> _GOAL OF THE EXERCISE_: Locate the line that contains "text_box [986, 341, 1225, 962]". Reproduce it and all following lines up to the end of the material, exactly and with nothing added.
□ □ □
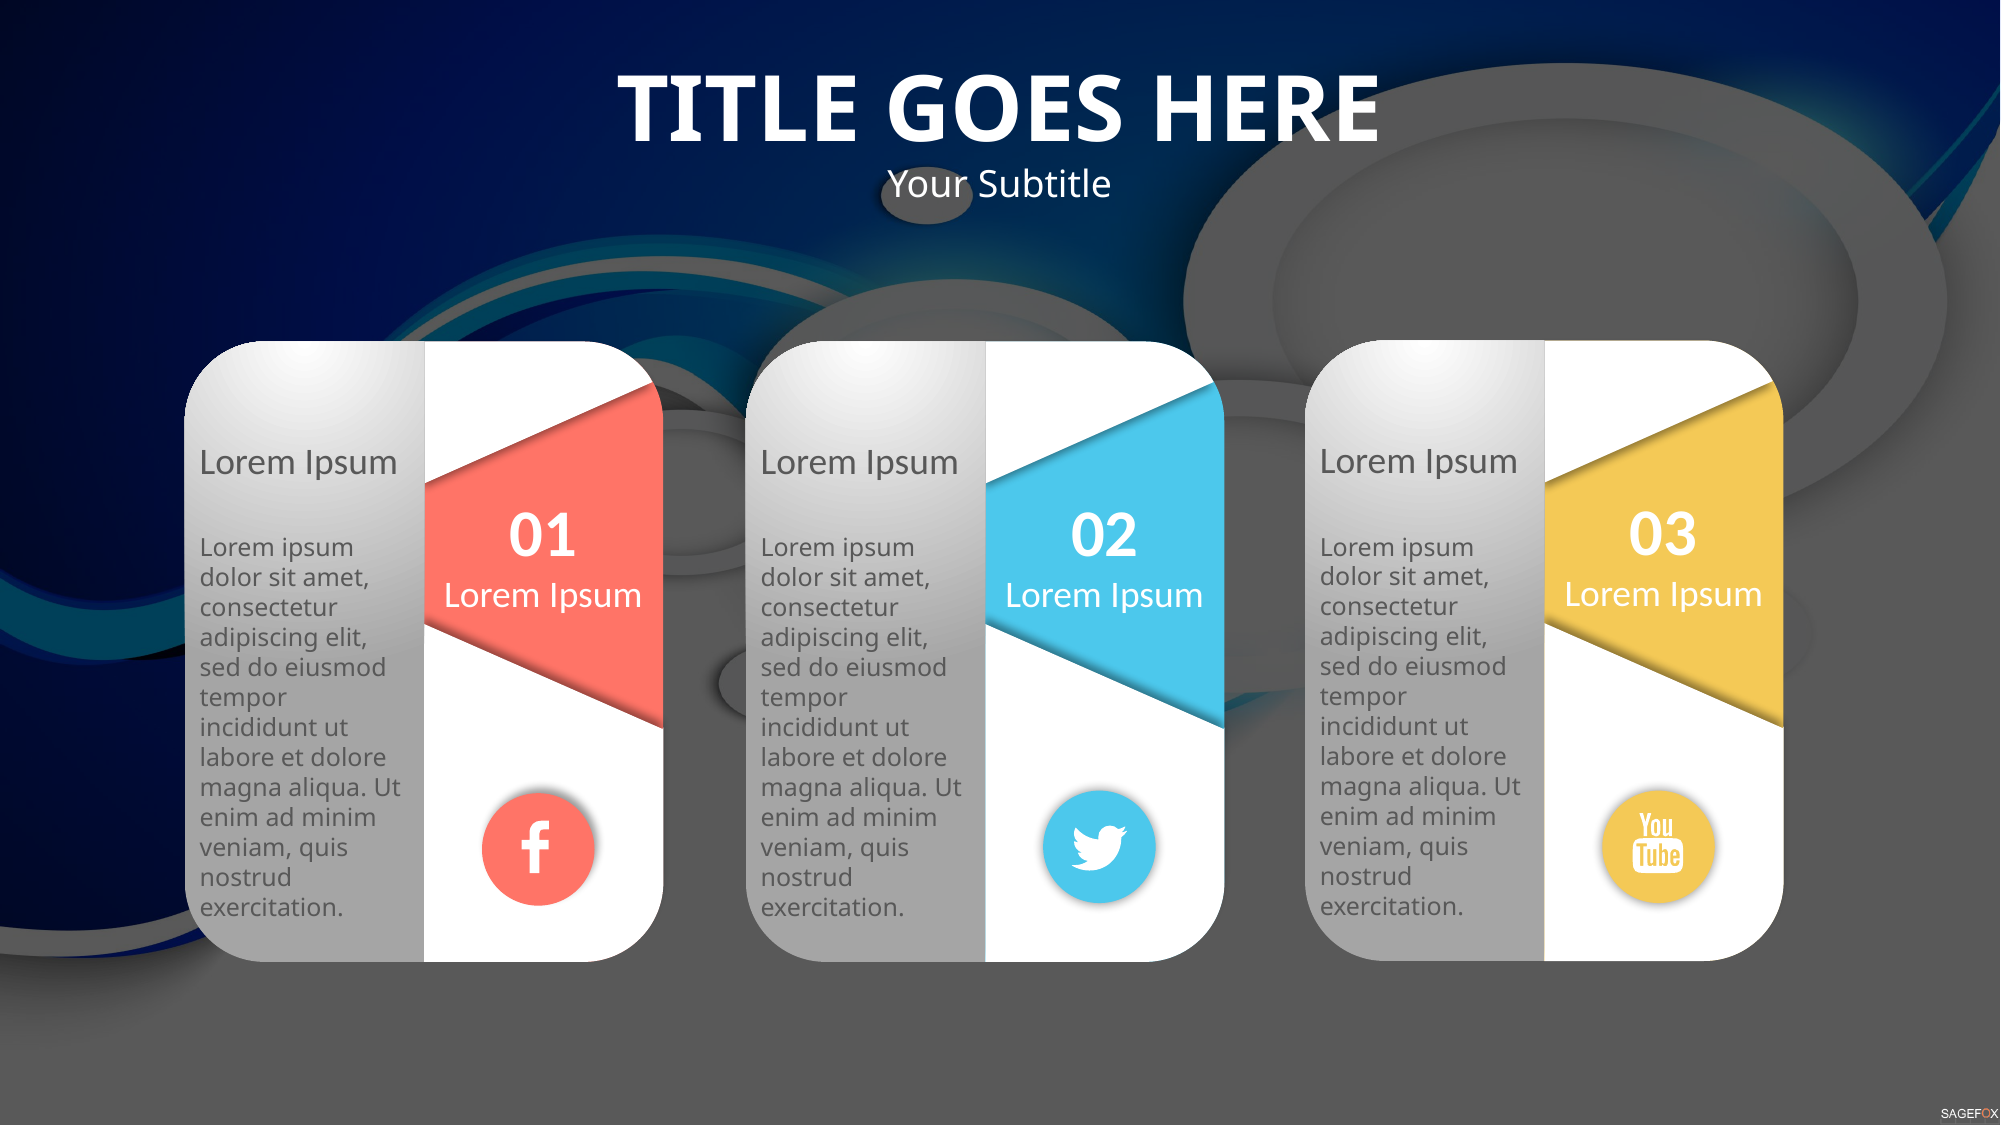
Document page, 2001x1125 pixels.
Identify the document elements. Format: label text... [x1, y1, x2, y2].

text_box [745, 341, 986, 962]
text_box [986, 341, 1225, 962]
picture [0, 0, 2001, 1125]
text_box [184, 341, 424, 962]
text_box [1043, 790, 1156, 904]
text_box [481, 793, 595, 906]
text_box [1602, 790, 1715, 904]
text_box TITLE GOES HERE Your Subtitle [548, 42, 1452, 212]
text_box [424, 341, 664, 962]
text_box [1545, 340, 1784, 961]
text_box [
□ □ □
> _OUTPUT BELOW_:
text_box [986, 341, 1225, 962]
picture [0, 0, 2001, 1125]
text_box [184, 341, 424, 962]
text_box [1043, 790, 1156, 904]
text_box [481, 793, 595, 906]
text_box [1602, 790, 1715, 904]
text_box TITLE GOES HERE Your Subtitle [548, 42, 1452, 212]
text_box [424, 341, 664, 962]
text_box [1545, 340, 1784, 961]
text_box [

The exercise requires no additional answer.